### ISTRUZIONI DELL'ESERCIZIO
• a. Stabilisci se le affermazioni seguenti concordano con l'articolo sull'omicidio di Monserrato: (i) Giovanni Secci e la moglie avevano la stessa età; (ii) alcuni coinquilini si sono accorti di quanto accadeva; (iii) l'uomo aveva lavorato come bidello. Per ciascuna rispondi sì o no e cita le parole del testo che lo dimostrano.
• b. Secondo l'articolo sull'omicidio di Monserrato, in quale via si trova la casa in cui è avvenuto il fatto?
• c. Prosegui l'articolo sull'omicidio di Monserrato a partire dall'ultima frase riportata.

### TESTO FORNITO

────

Tutto in un giorno: oggi in carcere ci sarà l’udienza di convalida per Giovanni Secci, 81 anni, mentre in ospedale quasi in contemporanea si svolgerà la perizia necroscopica sul corpo della moglie Mariolina Seguri.
L’attesa
Dopo il silenzio dietro il quale si è trincerato venerdì sera nella caserma dei carabinieri di Monserrato, l’uxoricida potrebbe finalmente raccontare tutto davanti al Giudice delle indagini preliminari Elisabetta Patrito e al pm Enrico Lussu. Sia sui dettagli sulla dinamica dell’omicidio commesso nel primo pomeriggio di venerdì, quando l’avrebbe soffocata nel loro letto con un cuscino. Sia, soprattutto, sulle ragioni di un gesto legato forse alla disperazione per le condizioni di salute della moglie, una donna minuta, da tempo sofferente, spesso allettata, senza la capacità di difendersi da quell’uomo col quale aveva trascorso gran parte della sua vita. Un omicidio sconvolgente che a Monserrato tutti hanno commentato con commozione e tanta tristezza.
Il dramma
Venerdì, dopo l’arresto, Giovanni Secci, 81 anni, gli stessi della moglie, si è chiuso in un disperato mutismo, incapace forse anche di raccontare, di spiegare perché – approfittando dell’assenza del figlio – ha afferrato uno dei cuscini della camera da letto premendolo sulla faccia della moglie sino a ucciderla. L’uomo, ex bidello nelle scuole del paese, il suo momento di lucidità lo ha avuto quando ha il figlio al lavoro e i carabinieri, confessando quello che aveva appena fatto. Poi è rimasto a casa, in attesa che arrivassero tutti. Da lì i carabinieri lo hanno portato in caserma, mentre nella casa di via Boezio scattavano gli accertamenti per ricostruire il dramma appena consumato nel silenzio di quelle mura. Nessuno fra i coinquilini si è accorto di nulla. Probabilmente la vittima non ha avuto neppure la forza di opporre una reazione, incapace di liberarsi di quel cuscino che le toglieva il respiro.

────

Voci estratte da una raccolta
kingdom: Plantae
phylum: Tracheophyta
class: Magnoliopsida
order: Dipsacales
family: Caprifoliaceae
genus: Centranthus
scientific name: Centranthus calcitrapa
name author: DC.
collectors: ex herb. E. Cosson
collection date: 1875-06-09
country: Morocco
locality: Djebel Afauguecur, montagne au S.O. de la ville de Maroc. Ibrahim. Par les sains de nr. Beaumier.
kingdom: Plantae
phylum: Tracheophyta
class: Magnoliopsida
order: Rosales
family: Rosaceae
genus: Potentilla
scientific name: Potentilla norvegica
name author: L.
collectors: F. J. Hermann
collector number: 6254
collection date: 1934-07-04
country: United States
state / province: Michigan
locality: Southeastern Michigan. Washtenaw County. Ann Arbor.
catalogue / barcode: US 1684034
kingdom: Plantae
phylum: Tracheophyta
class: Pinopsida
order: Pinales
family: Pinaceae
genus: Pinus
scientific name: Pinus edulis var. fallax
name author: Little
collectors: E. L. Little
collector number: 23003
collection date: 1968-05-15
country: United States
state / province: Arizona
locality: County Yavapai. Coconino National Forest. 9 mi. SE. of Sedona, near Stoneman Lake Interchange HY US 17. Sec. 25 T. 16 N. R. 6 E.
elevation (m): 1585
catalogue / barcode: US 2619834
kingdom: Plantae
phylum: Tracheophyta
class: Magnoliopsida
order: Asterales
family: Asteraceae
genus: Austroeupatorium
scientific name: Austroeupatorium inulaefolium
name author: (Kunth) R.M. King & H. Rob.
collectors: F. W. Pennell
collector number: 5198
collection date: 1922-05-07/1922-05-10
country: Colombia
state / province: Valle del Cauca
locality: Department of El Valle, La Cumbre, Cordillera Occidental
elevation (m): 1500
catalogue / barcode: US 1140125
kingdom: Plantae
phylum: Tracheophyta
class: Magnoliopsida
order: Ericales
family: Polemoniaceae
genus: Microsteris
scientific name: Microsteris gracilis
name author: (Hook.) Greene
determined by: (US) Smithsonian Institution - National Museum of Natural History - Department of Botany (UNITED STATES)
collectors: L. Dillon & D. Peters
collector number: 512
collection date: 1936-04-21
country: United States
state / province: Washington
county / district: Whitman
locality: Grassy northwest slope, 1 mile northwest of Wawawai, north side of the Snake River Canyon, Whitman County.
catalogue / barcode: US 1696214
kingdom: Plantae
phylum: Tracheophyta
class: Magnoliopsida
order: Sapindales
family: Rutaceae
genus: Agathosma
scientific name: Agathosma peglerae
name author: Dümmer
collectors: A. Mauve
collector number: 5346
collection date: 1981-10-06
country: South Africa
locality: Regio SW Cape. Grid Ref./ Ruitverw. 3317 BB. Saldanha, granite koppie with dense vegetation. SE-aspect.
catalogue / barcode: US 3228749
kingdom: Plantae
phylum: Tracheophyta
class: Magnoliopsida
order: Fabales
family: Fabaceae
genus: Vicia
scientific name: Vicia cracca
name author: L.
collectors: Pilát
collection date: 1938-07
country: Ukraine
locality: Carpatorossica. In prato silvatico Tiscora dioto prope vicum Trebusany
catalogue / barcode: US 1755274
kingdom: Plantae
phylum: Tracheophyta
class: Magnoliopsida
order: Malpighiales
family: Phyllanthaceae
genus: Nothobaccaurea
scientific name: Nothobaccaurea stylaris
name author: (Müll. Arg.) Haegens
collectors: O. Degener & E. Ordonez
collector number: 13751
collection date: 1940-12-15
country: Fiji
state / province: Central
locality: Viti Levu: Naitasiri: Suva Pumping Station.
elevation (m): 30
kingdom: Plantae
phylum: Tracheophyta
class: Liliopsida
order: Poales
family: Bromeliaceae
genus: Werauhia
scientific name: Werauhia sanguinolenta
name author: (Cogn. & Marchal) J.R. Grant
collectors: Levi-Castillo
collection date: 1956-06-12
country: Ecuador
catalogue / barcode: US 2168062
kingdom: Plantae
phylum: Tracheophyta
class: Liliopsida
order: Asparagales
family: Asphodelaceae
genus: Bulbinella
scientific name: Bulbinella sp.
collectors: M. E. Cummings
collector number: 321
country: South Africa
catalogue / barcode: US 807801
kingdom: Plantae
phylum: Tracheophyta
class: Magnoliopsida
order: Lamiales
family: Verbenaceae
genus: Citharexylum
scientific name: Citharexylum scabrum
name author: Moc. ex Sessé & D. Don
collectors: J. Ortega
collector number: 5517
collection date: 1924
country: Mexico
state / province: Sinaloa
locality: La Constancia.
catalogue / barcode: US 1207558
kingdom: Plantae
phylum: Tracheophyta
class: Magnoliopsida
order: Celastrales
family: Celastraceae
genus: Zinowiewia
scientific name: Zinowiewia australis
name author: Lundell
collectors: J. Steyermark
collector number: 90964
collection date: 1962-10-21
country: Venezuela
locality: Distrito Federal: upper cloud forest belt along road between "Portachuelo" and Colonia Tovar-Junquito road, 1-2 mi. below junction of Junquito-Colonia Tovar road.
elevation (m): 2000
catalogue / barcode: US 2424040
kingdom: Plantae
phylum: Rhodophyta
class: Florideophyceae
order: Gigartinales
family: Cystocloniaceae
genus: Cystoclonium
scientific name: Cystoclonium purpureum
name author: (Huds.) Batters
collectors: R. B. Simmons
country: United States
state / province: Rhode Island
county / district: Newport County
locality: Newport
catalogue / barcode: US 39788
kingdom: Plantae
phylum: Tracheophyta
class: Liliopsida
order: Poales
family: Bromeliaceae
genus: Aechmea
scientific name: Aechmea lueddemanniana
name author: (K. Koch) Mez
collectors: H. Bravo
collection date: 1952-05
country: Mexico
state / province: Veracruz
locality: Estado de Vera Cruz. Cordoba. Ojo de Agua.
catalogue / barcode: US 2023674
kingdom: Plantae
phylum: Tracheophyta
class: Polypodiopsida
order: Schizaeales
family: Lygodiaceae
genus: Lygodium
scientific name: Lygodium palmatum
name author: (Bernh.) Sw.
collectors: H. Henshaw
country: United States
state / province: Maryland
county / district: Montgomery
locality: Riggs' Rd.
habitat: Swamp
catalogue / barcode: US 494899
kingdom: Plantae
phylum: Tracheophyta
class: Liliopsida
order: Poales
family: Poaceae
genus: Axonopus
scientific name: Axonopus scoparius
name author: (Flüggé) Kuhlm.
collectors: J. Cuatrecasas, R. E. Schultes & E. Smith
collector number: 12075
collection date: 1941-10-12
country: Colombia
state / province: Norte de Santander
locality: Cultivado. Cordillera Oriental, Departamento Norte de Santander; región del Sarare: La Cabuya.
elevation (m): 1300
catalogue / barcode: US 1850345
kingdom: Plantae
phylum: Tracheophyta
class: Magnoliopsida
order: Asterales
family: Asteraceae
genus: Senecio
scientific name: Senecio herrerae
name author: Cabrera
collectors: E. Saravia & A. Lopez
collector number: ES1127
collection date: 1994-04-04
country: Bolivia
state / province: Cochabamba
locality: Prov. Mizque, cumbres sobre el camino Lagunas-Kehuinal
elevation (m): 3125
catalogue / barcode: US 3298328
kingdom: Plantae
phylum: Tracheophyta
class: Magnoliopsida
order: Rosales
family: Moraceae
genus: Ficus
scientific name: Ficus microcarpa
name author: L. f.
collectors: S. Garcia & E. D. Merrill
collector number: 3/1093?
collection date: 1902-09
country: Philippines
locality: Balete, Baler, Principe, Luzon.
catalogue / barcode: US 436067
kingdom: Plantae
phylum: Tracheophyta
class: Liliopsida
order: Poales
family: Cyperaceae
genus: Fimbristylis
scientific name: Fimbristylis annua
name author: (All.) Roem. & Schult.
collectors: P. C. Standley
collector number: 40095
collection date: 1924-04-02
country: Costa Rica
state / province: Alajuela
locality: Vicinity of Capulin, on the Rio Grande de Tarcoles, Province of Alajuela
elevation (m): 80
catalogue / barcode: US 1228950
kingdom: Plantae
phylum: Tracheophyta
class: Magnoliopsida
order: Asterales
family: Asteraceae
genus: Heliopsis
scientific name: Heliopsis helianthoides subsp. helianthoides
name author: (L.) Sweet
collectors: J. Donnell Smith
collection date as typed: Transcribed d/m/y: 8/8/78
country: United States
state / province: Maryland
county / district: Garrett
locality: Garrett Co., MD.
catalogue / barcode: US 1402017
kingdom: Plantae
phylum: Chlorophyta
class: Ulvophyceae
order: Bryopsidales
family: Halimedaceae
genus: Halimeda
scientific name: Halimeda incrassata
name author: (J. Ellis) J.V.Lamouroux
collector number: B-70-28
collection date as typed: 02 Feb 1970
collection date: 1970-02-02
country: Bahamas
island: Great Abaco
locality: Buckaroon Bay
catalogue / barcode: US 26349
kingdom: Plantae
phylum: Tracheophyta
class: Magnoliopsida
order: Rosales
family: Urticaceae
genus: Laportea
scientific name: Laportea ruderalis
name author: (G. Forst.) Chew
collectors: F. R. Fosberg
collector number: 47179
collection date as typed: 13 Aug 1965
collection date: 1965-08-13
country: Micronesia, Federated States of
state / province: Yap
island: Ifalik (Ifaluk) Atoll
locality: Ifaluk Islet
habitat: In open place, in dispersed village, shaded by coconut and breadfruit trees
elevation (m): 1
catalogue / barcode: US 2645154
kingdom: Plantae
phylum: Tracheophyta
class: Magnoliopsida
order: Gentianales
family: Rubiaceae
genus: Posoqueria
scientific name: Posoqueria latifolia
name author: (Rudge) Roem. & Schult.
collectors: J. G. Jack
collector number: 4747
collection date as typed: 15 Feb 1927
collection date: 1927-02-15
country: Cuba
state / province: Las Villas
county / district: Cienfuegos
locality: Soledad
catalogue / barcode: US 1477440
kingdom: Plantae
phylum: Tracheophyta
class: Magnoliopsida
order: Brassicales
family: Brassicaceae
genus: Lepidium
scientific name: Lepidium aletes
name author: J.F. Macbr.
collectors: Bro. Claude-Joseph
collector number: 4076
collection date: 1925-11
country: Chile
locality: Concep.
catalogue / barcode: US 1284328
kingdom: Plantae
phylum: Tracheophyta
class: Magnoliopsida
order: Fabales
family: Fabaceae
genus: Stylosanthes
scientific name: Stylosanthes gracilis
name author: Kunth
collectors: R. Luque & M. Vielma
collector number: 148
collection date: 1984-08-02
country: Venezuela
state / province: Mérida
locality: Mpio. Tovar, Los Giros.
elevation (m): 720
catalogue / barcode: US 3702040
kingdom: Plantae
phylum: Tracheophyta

────

### RISPOSTE AI QUESITI
• a.
(i) Sì: "Giovanni Secci, 81 anni, gli stessi della moglie".
(ii) No: "Nessuno fra i coinquilini si è accorto di nulla."
(iii) Sì: "ex bidello nelle scuole del paese".

• b. In via Boezio.

• c.
Quadro definito
L’inchiesta, che appare ormai chiusa, è stato portata avanti dai carabinieri sotto le strette direttive del tenente colonnello Francesco Donvito, comandante del Reparto operativo del Comando provinciale di Cagliari, del capitano Gianmarco Daidone , del tenente Davide Revelant e dei luogotenenti Vittorio Piras e Pierpaolo Sabiu. Nella casa di via Boezio sono subito arrivati il sostituto procuratore Enrico Lussu che ha coordinato il lavori dei militari e il medico legale Roberto Demontis. Sul corpo della donna non sarebbero stati rilevati segni di difesa, così come sul volto e le braccia del marito. Insomma, Mariolina Seguri potrebbe essere morta senza neanche provare a reagire.